--- Study material Enclosed Below ---

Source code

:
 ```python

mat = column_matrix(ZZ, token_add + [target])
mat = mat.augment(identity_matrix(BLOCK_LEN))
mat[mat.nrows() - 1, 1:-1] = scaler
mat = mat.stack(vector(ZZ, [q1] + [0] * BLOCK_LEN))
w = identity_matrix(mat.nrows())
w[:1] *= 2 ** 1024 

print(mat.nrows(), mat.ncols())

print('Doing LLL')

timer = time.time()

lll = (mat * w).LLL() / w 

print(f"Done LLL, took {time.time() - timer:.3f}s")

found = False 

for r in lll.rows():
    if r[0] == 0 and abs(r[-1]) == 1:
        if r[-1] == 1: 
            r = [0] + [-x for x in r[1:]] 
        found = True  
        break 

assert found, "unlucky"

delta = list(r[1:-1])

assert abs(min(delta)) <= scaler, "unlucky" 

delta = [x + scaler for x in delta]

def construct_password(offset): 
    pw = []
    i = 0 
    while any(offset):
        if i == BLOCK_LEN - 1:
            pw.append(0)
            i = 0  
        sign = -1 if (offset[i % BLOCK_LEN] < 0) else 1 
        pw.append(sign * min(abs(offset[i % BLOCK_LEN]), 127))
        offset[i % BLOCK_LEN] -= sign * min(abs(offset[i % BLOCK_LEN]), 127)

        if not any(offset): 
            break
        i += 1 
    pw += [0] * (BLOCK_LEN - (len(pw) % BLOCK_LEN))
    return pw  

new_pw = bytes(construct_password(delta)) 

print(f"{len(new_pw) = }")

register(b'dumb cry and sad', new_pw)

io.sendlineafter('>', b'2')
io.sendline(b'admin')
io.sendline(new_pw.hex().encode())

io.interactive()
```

--- End of Enclosed Study material ---

# How to complete this task
Line by line, retype the entire listing exactly.

# Final answer
Source code

:
 ```python

mat = column_matrix(ZZ, token_add + [target])
mat = mat.augment(identity_matrix(BLOCK_LEN))
mat[mat.nrows() - 1, 1:-1] = scaler
mat = mat.stack(vector(ZZ, [q1] + [0] * BLOCK_LEN))
w = identity_matrix(mat.nrows())
w[:1] *= 2 ** 1024 

print(mat.nrows(), mat.ncols())

print('Doing LLL')

timer = time.time()

lll = (mat * w).LLL() / w 

print(f"Done LLL, took {time.time() - timer:.3f}s")

found = False 

for r in lll.rows():
    if r[0] == 0 and abs(r[-1]) == 1:
        if r[-1] == 1: 
            r = [0] + [-x for x in r[1:]] 
        found = True  
        break 

assert found, "unlucky"

delta = list(r[1:-1])

assert abs(min(delta)) <= scaler, "unlucky" 

delta = [x + scaler for x in delta]

def construct_password(offset): 
    pw = []
    i = 0 
    while any(offset):
        if i == BLOCK_LEN - 1:
            pw.append(0)
            i = 0  
        sign = -1 if (offset[i % BLOCK_LEN] < 0) else 1 
        pw.append(sign * min(abs(offset[i % BLOCK_LEN]), 127))
        offset[i % BLOCK_LEN] -= sign * min(abs(offset[i % BLOCK_LEN]), 127)

        if not any(offset): 
            break
        i += 1 
    pw += [0] * (BLOCK_LEN - (len(pw) % BLOCK_LEN))
    return pw  

new_pw = bytes(construct_password(delta)) 

print(f"{len(new_pw) = }")

register(b'dumb cry and sad', new_pw)

io.sendlineafter('>', b'2')
io.sendline(b'admin')
io.sendline(new_pw.hex().encode())

io.interactive()
```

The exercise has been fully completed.